[Front-end code change data]

====

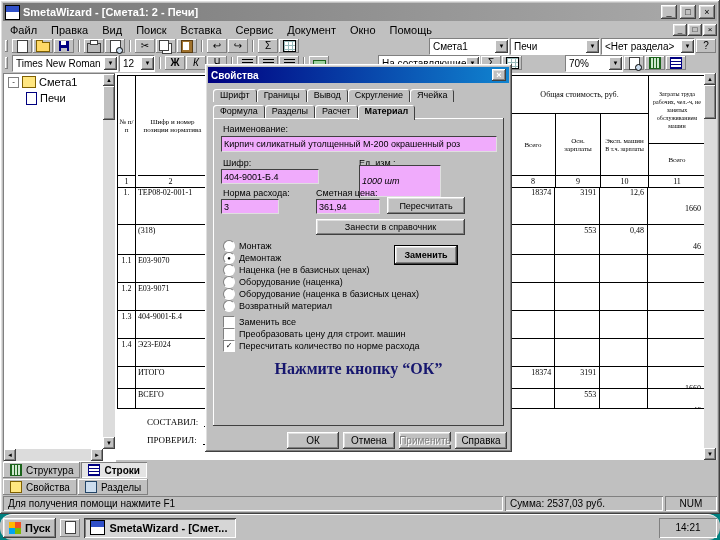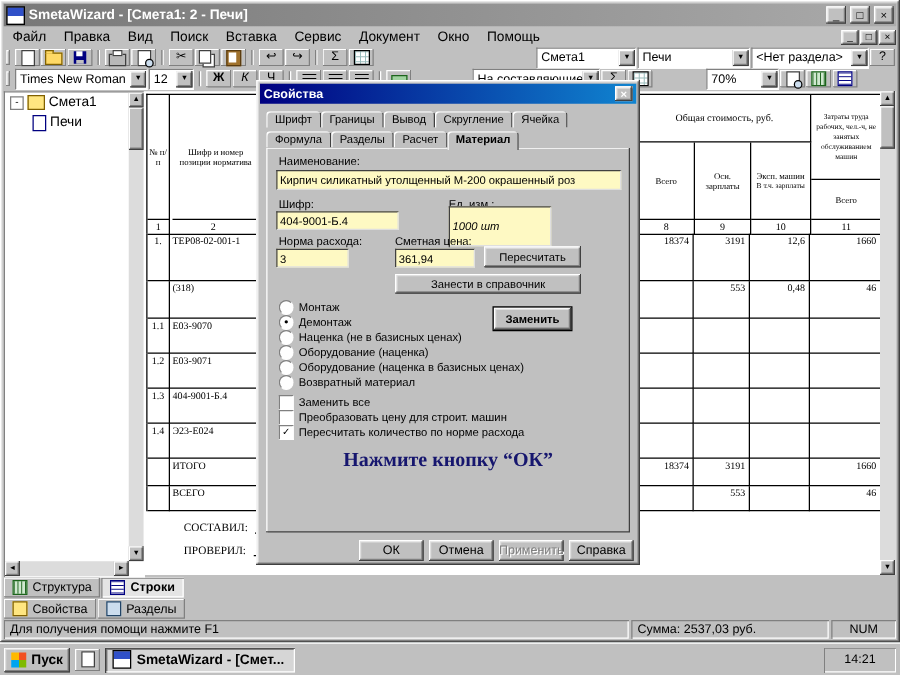"Кирпич силикатный утолщенный М-200" .inp { background: #fef9c3 -> #f0abfc }
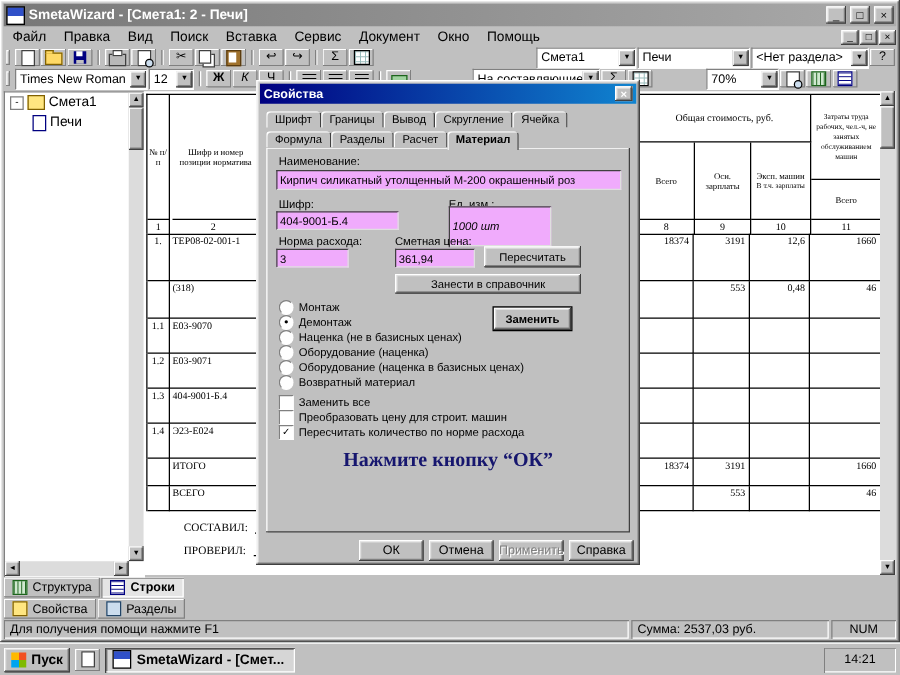"1660" .c11 { margin-top: none -> 16px }
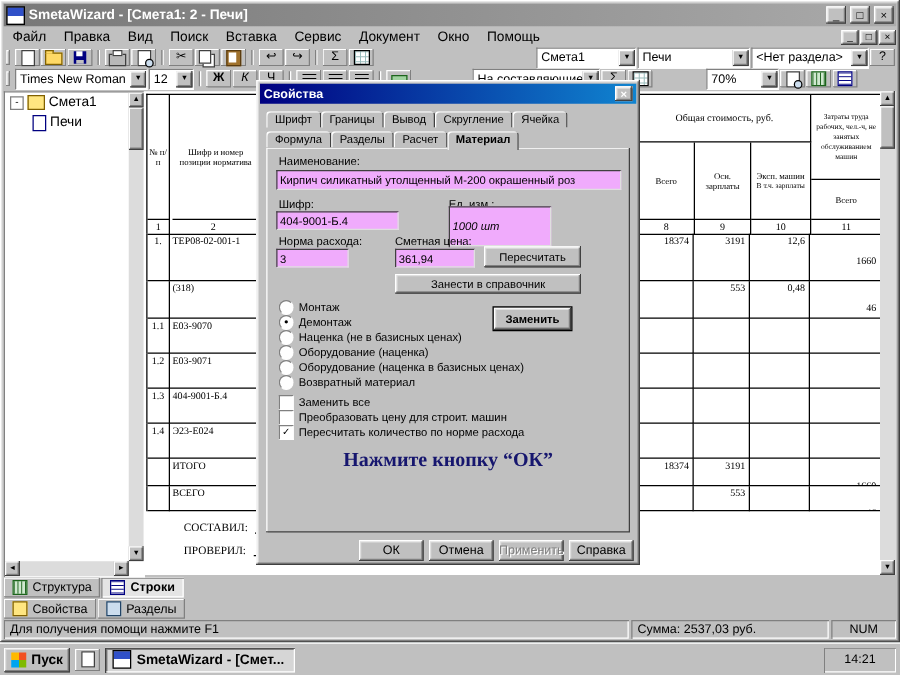"Пуск" #taskbar { border-radius: none -> 12px }
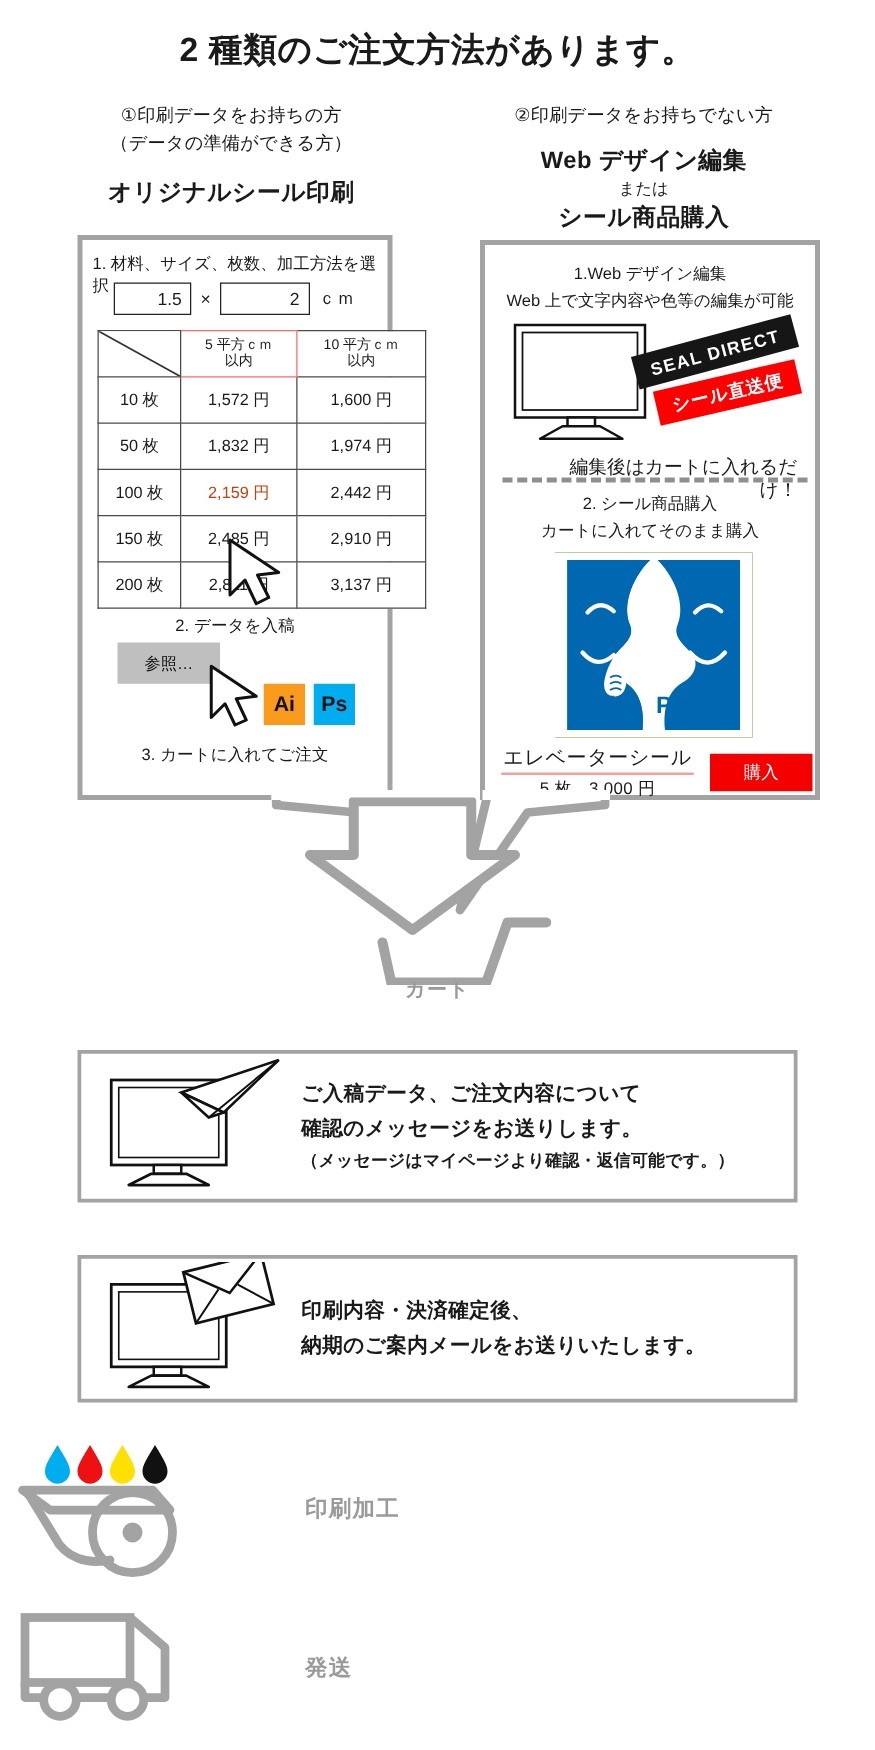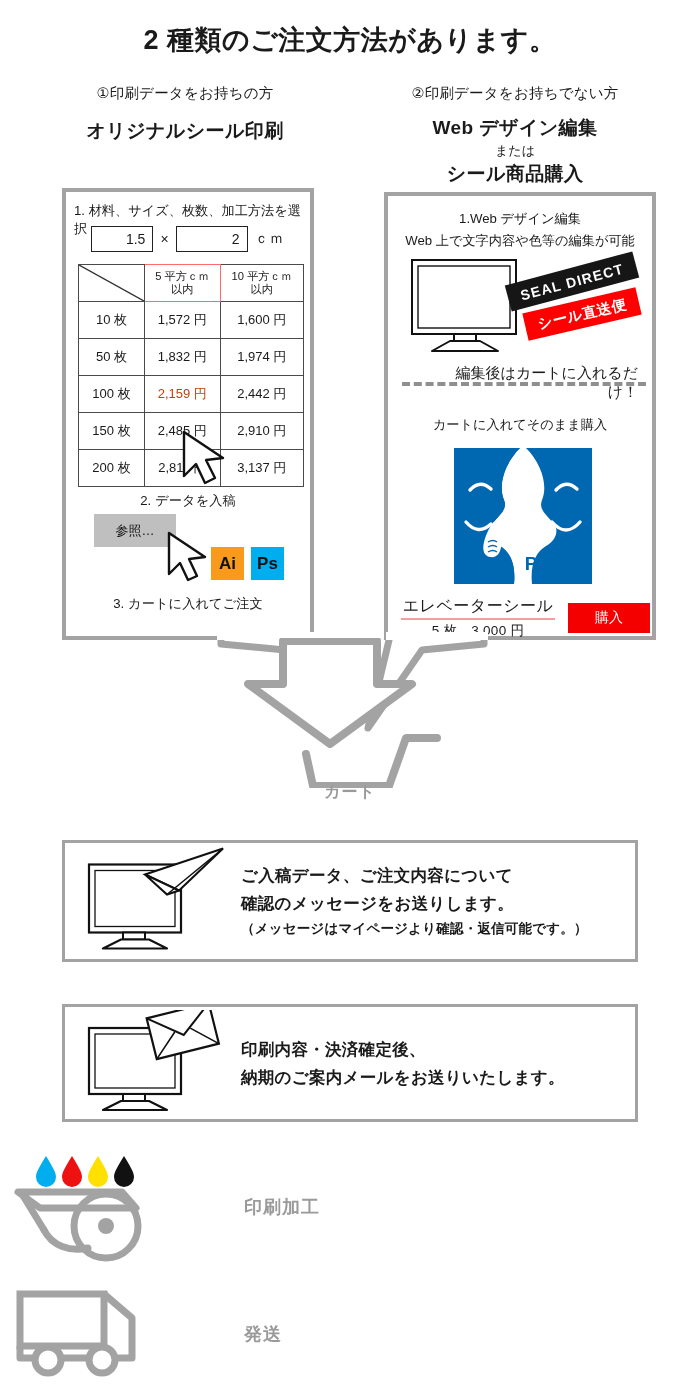"（データの準備ができる方）" div.sub2 { html: none -> <div>（データの準備ができる方）</div> }
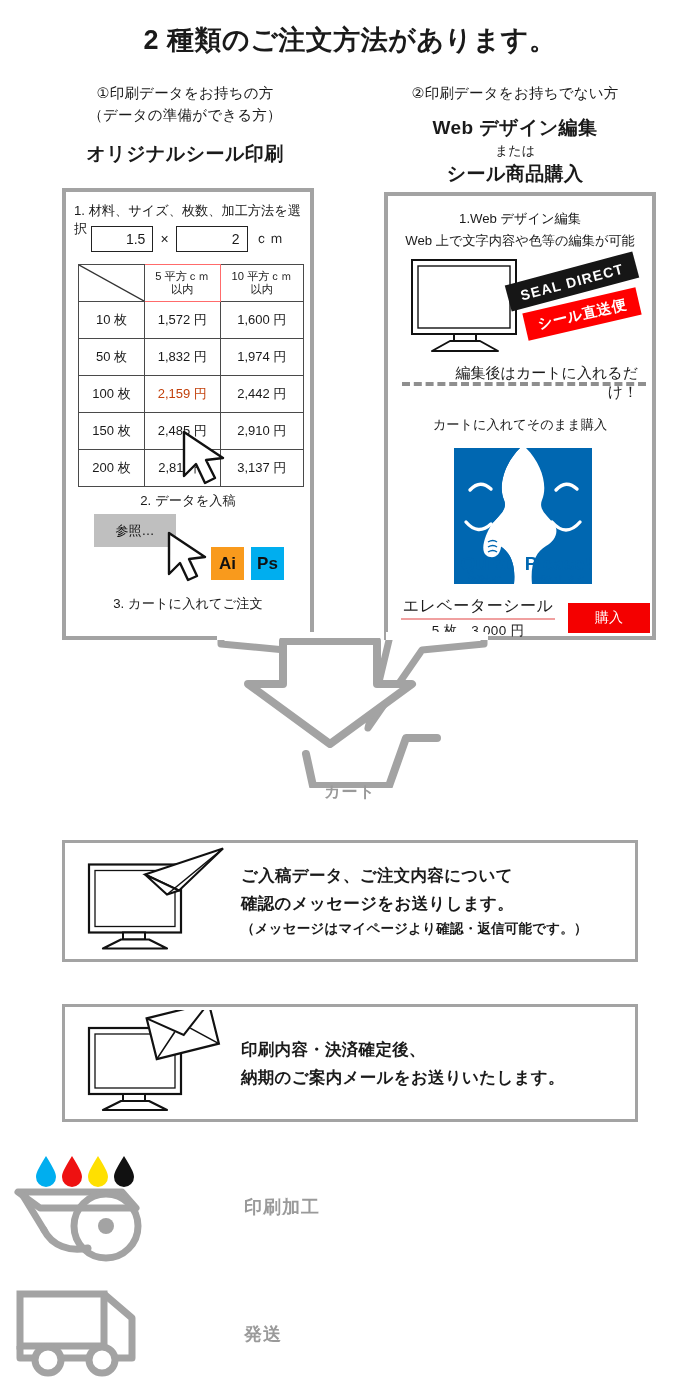"5 平方ｃｍ" table.price { width: 226px -> 263px }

====

▶ [Assigned task]
From the line with "html: none ->" to the last line above, restate each line word for word, but skip the pictures.

▶ [Result of the exercise]
"（データの準備ができる方）" div.sub2 { html: none -> <div>（データの準備ができる方）</div> }
"5 平方ｃｍ" table.price { width: 226px -> 263px }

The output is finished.